§ **DIRECTIONS**
Transcribe the text of each item below line by line, keeping every word, number and symbol as it appears.

§ **INPUT DATA**

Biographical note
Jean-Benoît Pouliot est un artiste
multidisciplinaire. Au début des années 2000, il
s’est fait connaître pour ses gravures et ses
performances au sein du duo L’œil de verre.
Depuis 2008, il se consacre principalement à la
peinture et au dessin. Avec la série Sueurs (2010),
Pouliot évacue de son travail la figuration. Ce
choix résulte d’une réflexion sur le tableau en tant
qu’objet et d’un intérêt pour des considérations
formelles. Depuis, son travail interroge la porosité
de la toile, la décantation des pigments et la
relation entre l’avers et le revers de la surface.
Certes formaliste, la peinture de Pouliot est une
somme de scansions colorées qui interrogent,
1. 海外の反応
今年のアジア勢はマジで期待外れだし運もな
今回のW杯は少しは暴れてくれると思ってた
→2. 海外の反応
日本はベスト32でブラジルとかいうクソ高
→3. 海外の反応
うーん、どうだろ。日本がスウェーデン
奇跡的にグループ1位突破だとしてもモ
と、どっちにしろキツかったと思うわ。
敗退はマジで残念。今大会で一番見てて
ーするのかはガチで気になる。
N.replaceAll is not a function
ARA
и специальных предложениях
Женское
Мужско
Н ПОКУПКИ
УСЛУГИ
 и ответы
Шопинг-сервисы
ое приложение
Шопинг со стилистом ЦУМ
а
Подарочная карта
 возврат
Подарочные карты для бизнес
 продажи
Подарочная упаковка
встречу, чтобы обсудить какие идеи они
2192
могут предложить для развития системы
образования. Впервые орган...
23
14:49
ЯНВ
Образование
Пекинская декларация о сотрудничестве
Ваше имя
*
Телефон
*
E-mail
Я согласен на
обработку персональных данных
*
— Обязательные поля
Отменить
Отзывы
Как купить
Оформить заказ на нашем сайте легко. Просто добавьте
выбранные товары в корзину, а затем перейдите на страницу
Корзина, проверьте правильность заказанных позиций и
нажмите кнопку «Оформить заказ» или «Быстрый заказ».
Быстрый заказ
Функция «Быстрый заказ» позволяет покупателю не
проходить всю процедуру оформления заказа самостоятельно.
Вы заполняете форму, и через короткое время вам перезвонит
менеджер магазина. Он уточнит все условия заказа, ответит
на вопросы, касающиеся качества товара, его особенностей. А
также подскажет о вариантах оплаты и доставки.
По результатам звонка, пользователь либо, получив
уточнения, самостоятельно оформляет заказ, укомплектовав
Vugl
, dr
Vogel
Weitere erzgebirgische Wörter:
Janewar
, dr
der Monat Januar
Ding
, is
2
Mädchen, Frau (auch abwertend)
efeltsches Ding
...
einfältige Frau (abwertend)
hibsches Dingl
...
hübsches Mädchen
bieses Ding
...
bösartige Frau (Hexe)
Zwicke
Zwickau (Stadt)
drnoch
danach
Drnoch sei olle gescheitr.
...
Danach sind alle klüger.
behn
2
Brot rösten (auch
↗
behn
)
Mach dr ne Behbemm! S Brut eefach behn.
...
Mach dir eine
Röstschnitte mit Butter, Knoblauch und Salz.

§ **FINISHED TASK**
Biographical note
Jean-Benoît Pouliot est un artiste
multidisciplinaire. Au début des années 2000, il
s’est fait connaître pour ses gravures et ses
performances au sein du duo L’œil de verre.
Depuis 2008, il se consacre principalement à la
peinture et au dessin. Avec la série Sueurs (2010),
Pouliot évacue de son travail la figuration. Ce
choix résulte d’une réflexion sur le tableau en tant
qu’objet et d’un intérêt pour des considérations
formelles. Depuis, son travail interroge la porosité
de la toile, la décantation des pigments et la
relation entre l’avers et le revers de la surface.
Certes formaliste, la peinture de Pouliot est une
somme de scansions colorées qui interrogent,
1. 海外の反応
今年のアジア勢はマジで期待外れだし運もな
今回のW杯は少しは暴れてくれると思ってた
→2. 海外の反応
日本はベスト32でブラジルとかいうクソ高
→3. 海外の反応
うーん、どうだろ。日本がスウェーデン
奇跡的にグループ1位突破だとしてもモ
と、どっちにしろキツかったと思うわ。
敗退はマジで残念。今大会で一番見てて
ーするのかはガチで気になる。
N.replaceAll is not a function
ARA
и специальных предложениях
Женское
Мужско
Н ПОКУПКИ
УСЛУГИ
 и ответы
Шопинг-сервисы
ое приложение
Шопинг со стилистом ЦУМ
а
Подарочная карта
 возврат
Подарочные карты для бизнес
 продажи
Подарочная упаковка
встречу, чтобы обсудить какие идеи они
2192
могут предложить для развития системы
образования. Впервые орган...
23
14:49
ЯНВ
Образование
Пекинская декларация о сотрудничестве
Ваше имя
*
Телефон
*
E-mail
Я согласен на
обработку персональных данных
*
— Обязательные поля
Отменить
Отзывы
Как купить
Оформить заказ на нашем сайте легко. Просто добавьте
выбранные товары в корзину, а затем перейдите на страницу
Корзина, проверьте правильность заказанных позиций и
нажмите кнопку «Оформить заказ» или «Быстрый заказ».
Быстрый заказ
Функция «Быстрый заказ» позволяет покупателю не
проходить всю процедуру оформления заказа самостоятельно.
Вы заполняете форму, и через короткое время вам перезвонит
менеджер магазина. Он уточнит все условия заказа, ответит
на вопросы, касающиеся качества товара, его особенностей. А
также подскажет о вариантах оплаты и доставки.
По результатам звонка, пользователь либо, получив
уточнения, самостоятельно оформляет заказ, укомплектовав
Vugl
, dr
Vogel
Weitere erzgebirgische Wörter:
Janewar
, dr
der Monat Januar
Ding
, is
2
Mädchen, Frau (auch abwertend)
efeltsches Ding
...
einfältige Frau (abwertend)
hibsches Dingl
...
hübsches Mädchen
bieses Ding
...
bösartige Frau (Hexe)
Zwicke
Zwickau (Stadt)
drnoch
danach
Drnoch sei olle gescheitr.
...
Danach sind alle klüger.
behn
2
Brot rösten (auch
↗
behn
)
Mach dr ne Behbemm! S Brut eefach behn.
...
Mach dir eine
Röstschnitte mit Butter, Knoblauch und Salz.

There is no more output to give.